I am reminded of some of the things I learned when working for a company that developed electronic repair manuals and parts catalogs for the aircraft, home appliance, truck, and computer hardware industries. I saw eyes light up when such tools were provided to service technicians and call center reps. They immediately recognize how much better their jobs would be with improved and streamlined data access. It wasn’t just speed and portability they craved. They also needed rapid searching and filtering as they clawed their way through closely related and confusing data to find the proverbial “needle in haystack.”

Granted, call center reps, engineers, and repair technicians were already familiar with the context and meaning of what they were searching for. They knew how to formulate their queries and were usually trying to solve a problem with a specific solution, the significance of which they understood. However, as such systems eventually migrated to the web and then to public access, such contextual information and support have not always been provided. Online searches for parts and product repair information now represent a much wider variety of users ranging from do-it-yourself home repair enthusiasts (like me) to grizzled veterans of the appliance repair wars. Both may be interested in a means to an end but public access systems now have to support a variety of different search methods, each of which carries with it a different cost implication for search and support. “Fee or free” then becomes a real design issue given the expense of maintaining separate systems for amateurs and experts.

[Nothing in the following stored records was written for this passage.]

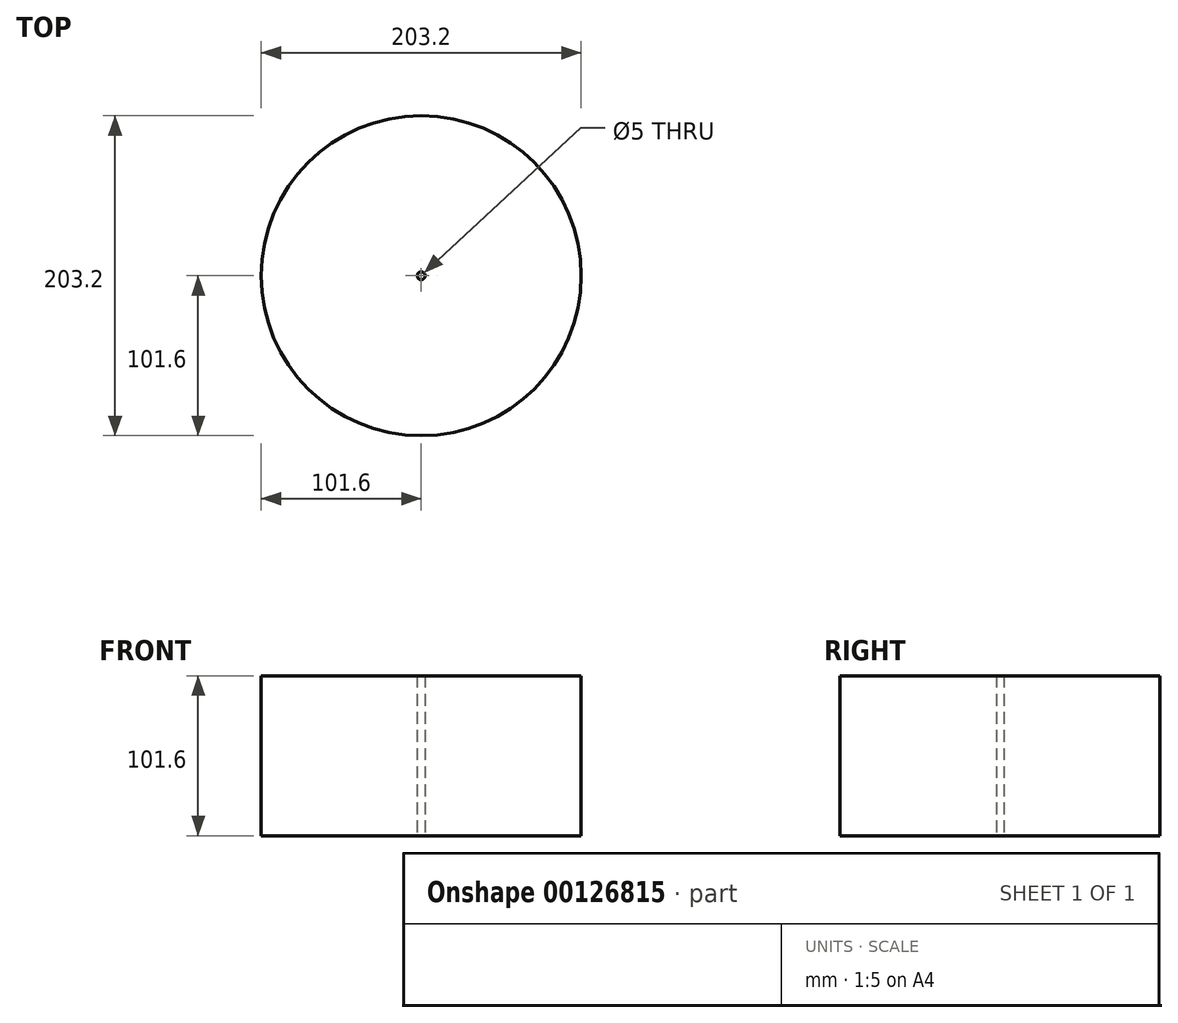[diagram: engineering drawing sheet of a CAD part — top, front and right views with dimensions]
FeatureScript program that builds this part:
annotation { "Feature Type Name" : "Feature", "Feature Type Description" : "" }
export const myFeature = defineFeature(function(context is Context, id is Id, definition is map)
    precondition{}
    {
        {
            var Q0;
            Q0=qCreatedBy(makeId("Top.planeOp"),FACE);
            var sketch = newSketch(context, id + "F0", { "sketchPlane" : qUnion([Q0])});
            skCircle(sketch, "E0", {"center": v(0, 0) * mm, "radius": 101.6 * mm});
            skLineSegment(sketch, "E1", {"start": v(0, -101.6) * mm, "end": v(0, 101.6) * mm, "construction": true});
            skLineSegment(sketch, "E2", {"start": v(-101.6, 0) * mm, "end": v(101.6, 0) * mm, "construction": true});
            skLineSegment(sketch, "E3", {"start": v(-65.7, -36.85) * mm, "end": v(0, 0) * mm, "construction": true});
            skLineSegment(sketch, "E4", {"start": v(0, 0) * mm, "end": v(-88.62, -49.7) * mm, "construction": true});
            skLineSegment(sketch, "E5", {"start": v(-88.62, -49.7) * mm, "end": v(88.62, 49.7) * mm, "construction": true});
            skLineSegment(sketch, "E6", {"start": v(-37.25, -65.05) * mm, "end": v(0, 0) * mm, "construction": true});
            skLineSegment(sketch, "E7", {"start": v(0, 0) * mm, "end": v(-50.5, -88.16) * mm, "construction": true});
            skLineSegment(sketch, "E8", {"start": v(-50.5, -88.16) * mm, "end": v(50.5, 88.16) * mm, "construction": true});
            skLineSegment(sketch, "E9", {"start": v(0, 0) * mm, "end": v(38.52, -64.45) * mm, "construction": true});
            skLineSegment(sketch, "E10", {"start": v(0, 0) * mm, "end": v(52.13, -87.2) * mm, "construction": true});
            skLineSegment(sketch, "E11", {"start": v(52.13, -87.2) * mm, "end": v(-52.13, 87.2) * mm, "construction": true});
            skLineSegment(sketch, "E12", {"start": v(66.14, -36.73) * mm, "end": v(0, 0) * mm, "construction": true});
            skLineSegment(sketch, "E13", {"start": v(0, 0) * mm, "end": v(88.82, -49.32) * mm, "construction": true});
            skLineSegment(sketch, "E14", {"start": v(88.82, -49.32) * mm, "end": v(-87.5, 51.65) * mm, "construction": true});
            skCircle(sketch, "E15", {"center": v(0, 0) * mm, "radius": 76.2 * mm, "construction": true});
            skPoint(sketch, "E16", {"position": v(0, 76.2) * mm});
            skPoint(sketch, "E17", {"position": v(37.87, 66.12) * mm});
            skPoint(sketch, "E18", {"position": v(66.46, 37.27) * mm});
            skPoint(sketch, "E19", {"position": v(76.2, 0) * mm});
            skPoint(sketch, "E20", {"position": v(66.14, -36.73) * mm});
            skPoint(sketch, "E21", {"position": v(38.52, -64.45) * mm});
            skPoint(sketch, "E22", {"position": v(0, -76.2) * mm});
            skPoint(sketch, "E23", {"position": v(-37.25, -65.05) * mm});
            skPoint(sketch, "E24", {"position": v(-65.7, -36.85) * mm});
            skPoint(sketch, "E25", {"position": v(-76.2, 0) * mm});
            skPoint(sketch, "E26", {"position": v(-65.45, 39.03) * mm});
            skPoint(sketch, "E27", {"position": v(-39.1, 65.4) * mm});
            skSolve(sketch);
        }
        {
            var Q0;
            Q0=makeQuery(id+"F0.imprint","IMPRINT",FACE,{"disambiguationData":[TD([[makeQuery(id+"F0.imprint","IMPRINT",EDGE,{"derivedFrom":sQuery(id+"F0.wireOp",EDGE,"E0")}),1.0]])]});
            extrude(context, id + "F1", {"entities" : qUnion([Q0]), "depth" : 101.6 * mm});
        }
        {
            var Q0;
            Q0=sQuery(id+"F0.wireOp",VERTEX,"E12.end");
            var Q1;
            Q1=makeQuery(id+"F1.opExtrude","SWEPT_BODY",BODY,{"disambiguationData":[OSD([sQuery(id+"F0.wireOp",EDGE,"E0")])]});
            hole(context, id + "F2", {"style" : HoleStyle.SIMPLE, "endStyle" : HoleEndStyle.THROUGH, "oppositeDirection" : true, "holeDiameter" : 5 * mm, "locations" : qUnion([Q0]), "scope" : qUnion([Q1]), "isTappedThrough" : true});
        }
    });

The situation we face today in opening up public data systems for improved access is somewhat analogous. Large amounts of data of various kinds (financial, transactional, health, medical, environmental, etc.) can be brought to bear on a very wide range of issues with potential value to a wide range of users who have a wide range of expertise when it comes to interpreting and manipulating data. Some of these users will just require adequate documentation. Others will require better analysis and visualization tools. Still others will require expert help in formulating their questions and interpreting the results. Supporting such a variety of use cases is expensive.

We Need to Prioritize

It is likely that we need to prioritize the uses we intend to support. Then we can work back from there to make intelligent decisions about how meaningful – and useful — data based services will be, given the varying levels of data sophistication of the different user groups and the varying costs involved in providing the services needed to support these users.

One question will be how any new data access services fit into existing organizational structures and data management lifecycles. Can improved data access be folded into existing operations and services? Or will new organizational structures be required to provide the needed management oversight and accountability?

I suspect that the need for separate or even nontraditional organizational structures will increase as organizations become more dependent on data for accomplishing their objectives.

Another factor influencing how services will be managed will be variety in data sources and data users. As variety increases, pressure on existing organizational and management structures will increase. Adding requirements for data services to become more “real time” may also increase the complexity of the services and how they are provided, especially in situations where data usage has been primarily report-based or historical.

These are important questions, regardless of whether you are considering private sector, public sector, R&D, or academic environments. Whatever the environment, new data management and analysis technology may be important, but success and sustainability will also be driven by how we manage it and by how successful we are in putting data users and their priorities into the driver’s seat.